I wish I could see auras naturally. I know all about them: what they are, the many layers, and how they affect the interaction with others, be they human, animal, or other. The only time I saw auras was as a young teenager, around the ages of fourteen to about eighteen. It was during the late 1960's and early 1970's. That was when I did LSD and similar hallucinogens I saw auras on everything and everybody. Inanimate objects became animate. I felt supremely happy. It was so awesome. I could also have a conversation with someone else who was "tripping" and neither of us spoke a word. I was aware that I had all the knowledge of the universe and I felt so expansive as if I was one with the universe. That expansive feeling made me wish I had no physical body as it felt like a constricting and confining shell. It's difficult to explain to people what the experience was like.
I can only compare it to being on the other side.
People say that all the answers lie within us but I cannot access them.
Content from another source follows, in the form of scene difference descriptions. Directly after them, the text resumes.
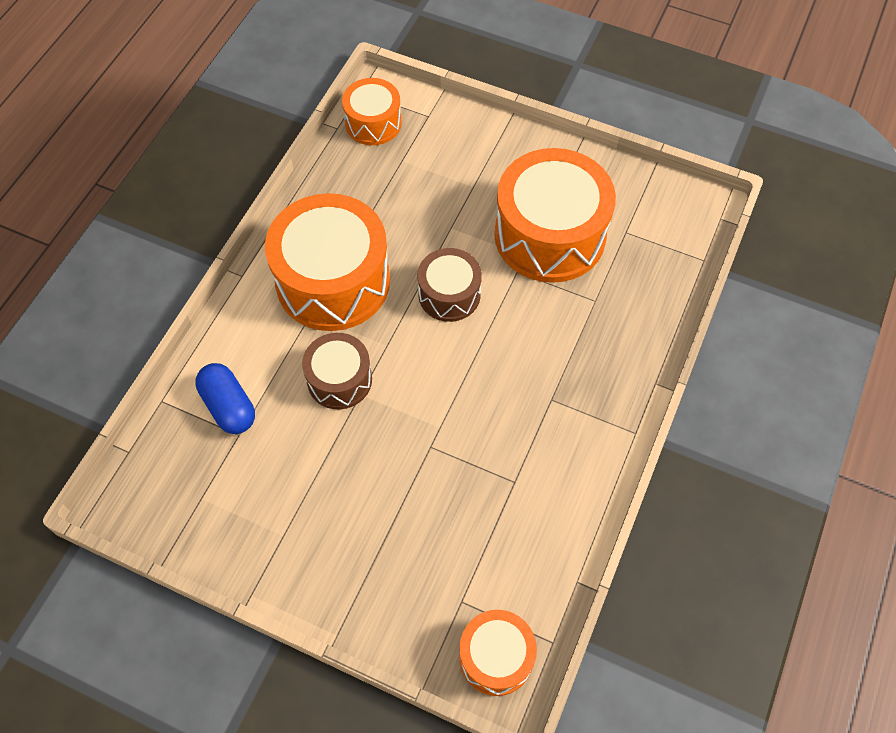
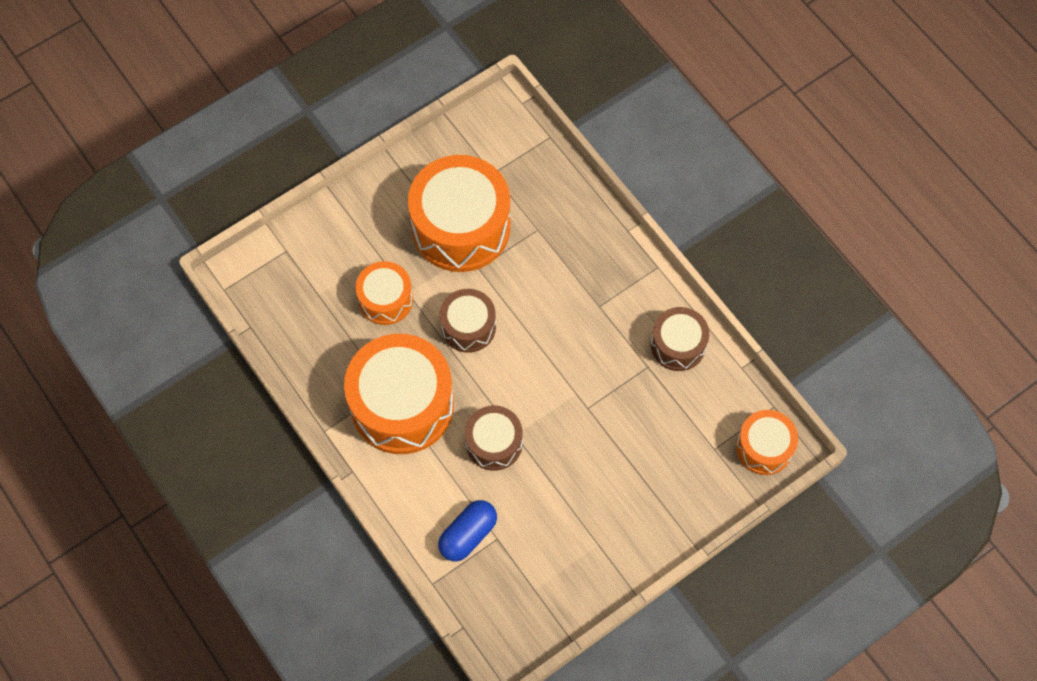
camera: 60 degrees left, 5 degrees up
blue capsule [195,363,255,434] -> blue capsule turned 45 degrees counterclockwise [438,500,497,561]
orange drum [342,78,402,145] -> orange drum moved to [355,261,413,325]
none -> brown drum [651,307,709,371]

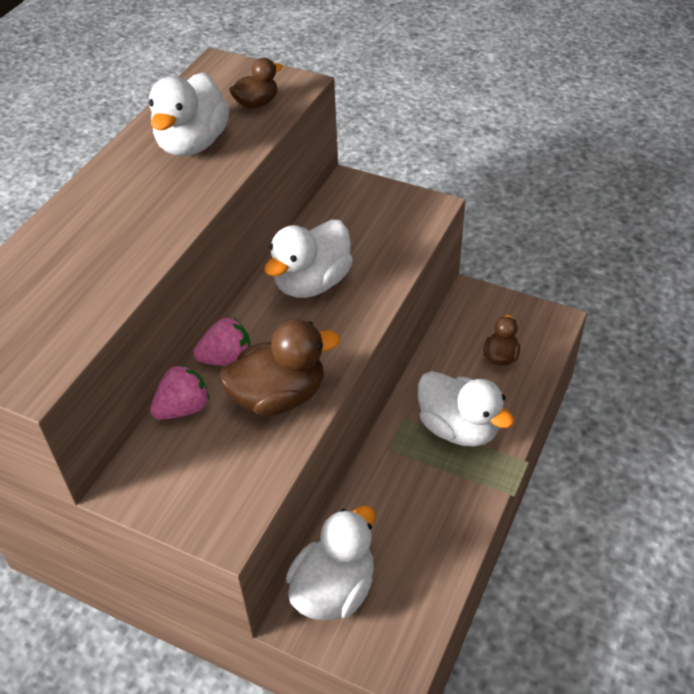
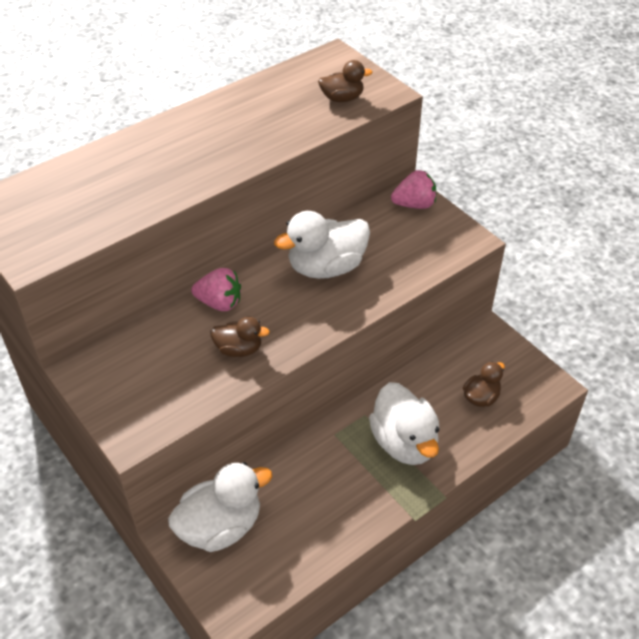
camera: 25 degrees right, 0 degrees up
white duck [149,72,229,156] -> none
pink strawberry [150,364,209,420] -> pink strawberry moved to [391,170,436,209]
brown duck [218,320,340,416] -> brown duck [210,317,270,357], size x0.55

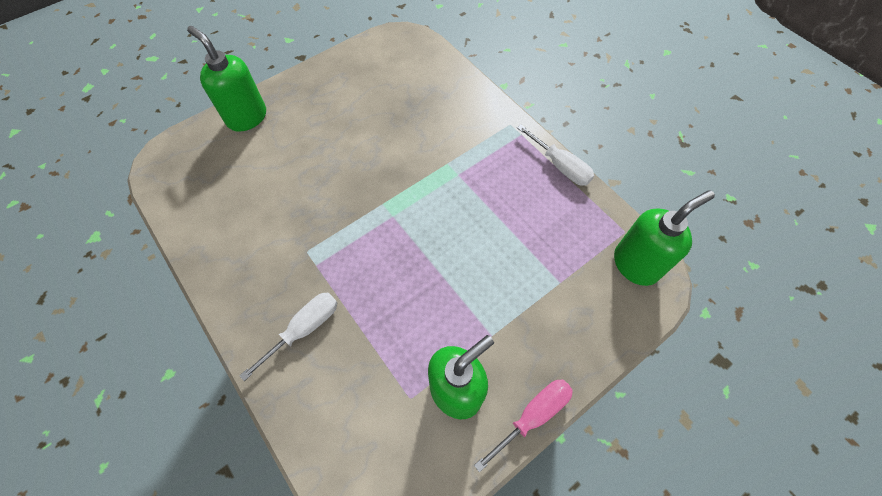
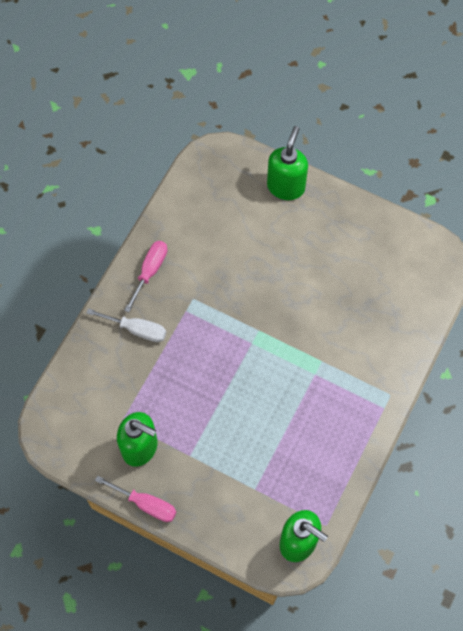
camera: 65 degrees right, 5 degrees up
white screwdriver [517,124,594,186] -> none
none -> pink screwdriver [124,241,167,312]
But during that time, which usually lasted about 10 hours, I did have all the answers. I did have definite access to the Akashic records as it is called. It was so incredible. I only wish I had taken advantage of the opportunity to learn from the experience. Instead, I just enjoyed it with my friends. Back then, the "acid" was all good. I never had a bad trip. I feel sorry for people today as the "real thing" no longer exists. Or if it does, I don't know where it is because I would love to do it again in my current state of mind and age. This time I would pay more attention to the experience. I would try to take advantage of the opportunity to truly grow and get the answers to the questions all humans ask: why am I here, what is my purpose, what is my path, etc. I am ever so grateful for the experience.
I can't advocate for drug use but want to suggest meditation as an alternative method of enlightenment. Drugs, to me, tend to remove the notion of attaching any logic to the experience.